Monoclonal antibodies are a fairly new development in medicine, and it may come as a surprise to many that they do, in fact, occur naturally within the body. While monoclonal antibodies are being used in clinical trials for treatment of cancer, and will no doubt experience widespread use in the coming years, we cant exactly call this natural. However, it is important to keep in mind that monoclonal antibodies are very similar to those which our own body produces. We know that the immune system relies on these antibodies to identify pathogens and foreign bodies and destroy them before they can cause damage. It is thought that by creating monoclonal antibodies for specific diseases in a laboratory environment and administering them to patients, we could manage disease more effectively
Monoclonal antibodies are a fairly new development in medicine, and it may come as a surprise to many that they do, in fact, occur naturally within the body. In this article we'll look at how monoclonal antibodies work, who makes them naturally and what role they play in the human body.
What are monoclonal antibodies?
Monoclonal antibodies are a type of protein that can be used as drugs or injected into the bloodstream to fight infections or cancers (1). There are two main types: polyclonal antibodies and monoclonal antibodies (2). Polyclonal antibodies bind with multiple targets on cells while monoclonal ones bind only one target; these two types are often used together for more effective treatments (3).
Monoclonal antibodies are not natural. While they are being used in clinical trials for treatment of cancer, and will no doubt experience widespread use in the coming years, we cant exactly call this natural.
Monoclona l antibodies are GMO (Genetically Modified Organism). A monoclonal antibody is a protein that occurs only as a single type of molecule. The process used to make these molecules usually involves inserting DNA taken from one animal species (for example mice) into the DNA of another animal species (for example cows or goats).
What this means is that while they can be useful in some cases, they are different from what you would find naturally occurring.
While monoclonal antibodies are not completely unnatural, they do share similarities with GMOs (genetically modified organisms). In addition, many of the diseases that monoclonal antibodies have been used in clinical trials for treatment of are also caused by genetic mutations.
So, while it is important to keep in mind that monoclonal antibodies are very similar to those which our own body produces and do occur naturally on occasion, it’s also worth noting that there is a lot more hype than substance when it comes to these types of treatments.

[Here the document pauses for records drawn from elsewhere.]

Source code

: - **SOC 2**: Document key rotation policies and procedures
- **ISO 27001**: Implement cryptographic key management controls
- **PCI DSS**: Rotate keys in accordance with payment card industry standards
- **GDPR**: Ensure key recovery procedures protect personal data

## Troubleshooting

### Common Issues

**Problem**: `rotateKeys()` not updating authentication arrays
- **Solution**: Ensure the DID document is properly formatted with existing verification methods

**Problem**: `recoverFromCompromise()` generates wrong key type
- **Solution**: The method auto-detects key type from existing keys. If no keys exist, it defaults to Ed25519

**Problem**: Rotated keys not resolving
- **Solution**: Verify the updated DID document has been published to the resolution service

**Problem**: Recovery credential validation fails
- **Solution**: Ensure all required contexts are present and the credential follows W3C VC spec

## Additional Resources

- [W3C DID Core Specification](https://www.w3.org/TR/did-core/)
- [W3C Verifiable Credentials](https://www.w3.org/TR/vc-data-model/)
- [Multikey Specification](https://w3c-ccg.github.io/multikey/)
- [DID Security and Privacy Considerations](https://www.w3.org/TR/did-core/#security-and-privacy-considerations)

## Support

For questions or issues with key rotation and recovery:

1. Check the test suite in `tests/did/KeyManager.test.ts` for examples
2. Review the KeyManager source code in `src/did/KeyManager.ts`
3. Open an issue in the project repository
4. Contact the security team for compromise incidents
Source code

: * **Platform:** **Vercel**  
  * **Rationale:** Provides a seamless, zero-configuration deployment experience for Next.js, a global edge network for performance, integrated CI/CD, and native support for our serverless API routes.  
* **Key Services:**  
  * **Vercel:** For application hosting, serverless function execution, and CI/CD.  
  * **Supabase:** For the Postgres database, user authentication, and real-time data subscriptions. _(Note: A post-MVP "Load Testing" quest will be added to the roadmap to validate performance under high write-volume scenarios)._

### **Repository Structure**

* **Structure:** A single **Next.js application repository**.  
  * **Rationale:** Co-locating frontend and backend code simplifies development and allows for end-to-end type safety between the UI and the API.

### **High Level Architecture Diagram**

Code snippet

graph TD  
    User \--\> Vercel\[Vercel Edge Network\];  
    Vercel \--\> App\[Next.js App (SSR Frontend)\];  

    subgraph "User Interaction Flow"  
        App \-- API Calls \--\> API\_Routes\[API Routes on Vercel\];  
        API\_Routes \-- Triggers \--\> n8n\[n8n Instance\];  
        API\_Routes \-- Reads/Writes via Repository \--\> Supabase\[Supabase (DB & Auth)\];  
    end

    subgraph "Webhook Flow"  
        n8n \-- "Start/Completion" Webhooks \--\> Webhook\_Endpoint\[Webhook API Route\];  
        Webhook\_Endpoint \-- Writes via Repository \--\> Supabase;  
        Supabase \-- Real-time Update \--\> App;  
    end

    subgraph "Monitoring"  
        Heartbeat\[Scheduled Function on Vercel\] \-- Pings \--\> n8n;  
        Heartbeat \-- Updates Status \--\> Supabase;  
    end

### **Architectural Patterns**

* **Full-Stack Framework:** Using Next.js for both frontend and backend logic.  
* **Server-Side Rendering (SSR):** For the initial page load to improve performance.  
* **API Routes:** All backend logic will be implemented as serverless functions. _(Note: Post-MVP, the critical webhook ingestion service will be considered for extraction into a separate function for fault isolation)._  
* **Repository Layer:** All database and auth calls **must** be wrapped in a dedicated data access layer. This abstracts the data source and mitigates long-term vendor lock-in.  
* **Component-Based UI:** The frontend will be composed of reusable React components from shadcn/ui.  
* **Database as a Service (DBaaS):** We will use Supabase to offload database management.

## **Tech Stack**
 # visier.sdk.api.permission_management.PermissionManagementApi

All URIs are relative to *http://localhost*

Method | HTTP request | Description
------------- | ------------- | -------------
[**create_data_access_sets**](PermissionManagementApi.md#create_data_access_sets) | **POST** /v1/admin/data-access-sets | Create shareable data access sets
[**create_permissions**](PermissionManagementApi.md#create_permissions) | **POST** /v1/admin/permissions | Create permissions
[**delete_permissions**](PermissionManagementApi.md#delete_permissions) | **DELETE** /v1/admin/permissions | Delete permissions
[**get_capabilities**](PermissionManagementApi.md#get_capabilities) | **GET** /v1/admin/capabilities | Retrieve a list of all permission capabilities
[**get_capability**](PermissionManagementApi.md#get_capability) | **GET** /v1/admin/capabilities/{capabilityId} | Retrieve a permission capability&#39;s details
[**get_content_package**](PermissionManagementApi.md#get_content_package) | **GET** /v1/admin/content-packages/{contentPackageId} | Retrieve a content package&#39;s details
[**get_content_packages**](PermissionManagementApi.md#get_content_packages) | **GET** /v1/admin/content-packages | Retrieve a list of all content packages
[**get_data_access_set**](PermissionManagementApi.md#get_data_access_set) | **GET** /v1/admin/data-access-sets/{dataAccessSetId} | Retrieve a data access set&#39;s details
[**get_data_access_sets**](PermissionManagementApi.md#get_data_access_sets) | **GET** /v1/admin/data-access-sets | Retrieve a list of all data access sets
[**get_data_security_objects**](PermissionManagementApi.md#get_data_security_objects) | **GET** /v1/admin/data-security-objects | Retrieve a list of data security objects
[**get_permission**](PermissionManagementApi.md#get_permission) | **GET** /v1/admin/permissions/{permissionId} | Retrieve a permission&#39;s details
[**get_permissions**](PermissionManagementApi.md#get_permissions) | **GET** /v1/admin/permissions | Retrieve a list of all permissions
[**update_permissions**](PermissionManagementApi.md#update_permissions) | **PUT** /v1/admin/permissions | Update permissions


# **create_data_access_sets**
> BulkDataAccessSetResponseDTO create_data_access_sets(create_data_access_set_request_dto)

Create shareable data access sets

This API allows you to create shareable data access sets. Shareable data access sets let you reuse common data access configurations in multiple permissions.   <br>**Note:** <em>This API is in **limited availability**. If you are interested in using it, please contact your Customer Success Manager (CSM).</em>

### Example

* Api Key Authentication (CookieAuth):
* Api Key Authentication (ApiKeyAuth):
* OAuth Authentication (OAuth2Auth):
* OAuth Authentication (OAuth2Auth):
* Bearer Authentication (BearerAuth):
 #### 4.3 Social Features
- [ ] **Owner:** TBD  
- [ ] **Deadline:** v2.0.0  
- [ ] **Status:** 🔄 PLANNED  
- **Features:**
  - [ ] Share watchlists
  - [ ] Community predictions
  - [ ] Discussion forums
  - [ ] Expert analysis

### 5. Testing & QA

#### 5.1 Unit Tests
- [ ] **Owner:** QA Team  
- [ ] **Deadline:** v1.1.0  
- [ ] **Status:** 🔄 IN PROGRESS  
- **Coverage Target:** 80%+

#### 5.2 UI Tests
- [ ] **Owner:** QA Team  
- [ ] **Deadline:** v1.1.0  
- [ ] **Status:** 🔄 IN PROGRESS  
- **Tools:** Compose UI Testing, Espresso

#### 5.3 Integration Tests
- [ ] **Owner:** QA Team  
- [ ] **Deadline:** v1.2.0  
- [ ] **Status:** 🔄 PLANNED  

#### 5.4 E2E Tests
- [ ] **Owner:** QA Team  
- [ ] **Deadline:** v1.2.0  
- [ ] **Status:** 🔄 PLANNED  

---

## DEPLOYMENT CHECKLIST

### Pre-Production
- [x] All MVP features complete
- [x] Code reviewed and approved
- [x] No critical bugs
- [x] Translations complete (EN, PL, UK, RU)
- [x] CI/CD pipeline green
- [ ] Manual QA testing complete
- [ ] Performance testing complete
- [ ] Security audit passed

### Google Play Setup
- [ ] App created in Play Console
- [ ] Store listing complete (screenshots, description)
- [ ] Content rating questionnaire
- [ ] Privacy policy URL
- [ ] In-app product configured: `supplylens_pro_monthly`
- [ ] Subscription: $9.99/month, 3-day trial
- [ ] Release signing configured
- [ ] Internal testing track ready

Antibodies are proteins that are produced by the immune system in response to an infection, allowing it to identify foreign bodies and destroy them before they can cause damage. Antibodies are also known as immunoglobulins (Ig) and consist of two identical heavy chains and two identical light chains. These four different types of antibodies exist in order to fight off different types of infections; for example immunoglobulin E (IgE) is used against parasites or worms, while IgA is used against bacteria in the gut or respiratory tract.
Antibodies were first discovered by Emil von Behring who won a Nobel Prize for his work on them in 1901; since then scientists have been working hard to understand their function and how they work within the human body. In particular research has focused on finding ways of using antibodies as drugs that could be administered externally rather than having them made internally by our own bodies (which would mean we'd need injections every time we needed treatment).
Monoclonal antibodies are a powerful weapon against disease. They're also genetically modified and created in laboratories.
Because monoclonal antibodies are created in a lab, they have several advantages over naturally occurring antibodies:
Monoclonal antibodies are not completely unnatural, but they are certainly GMO. As you might have guessed, monoclonal antibodies occur naturally in the body, but they don't occur at high enough levels to be useful for medical purposes. Human beings have been using monoclonal antibodies since around 1980 when they were first used to treat cancer and autoimmune diseases.
Monoclonal antibodies are currently being used to treat several types of cancers—including breast cancer, non-small cell lung carcinoma (NSCLC), cervical cancer (cervical intraepithelial neoplasia or CIN), ovarian cancer (ovarian serous cystadenoma) and kidney cancers—in addition to rheumatoid arthritis and Crohn's disease.
As you can see, monoclonal antibodies are not completely unnatural. They do occur naturally within the body, and while they may be more plentiful in lab settings than in nature, they are still derived from our own immune systems. In fact, theyre so similar to natural antibodies that we hope they will one day be able to replace them entirely!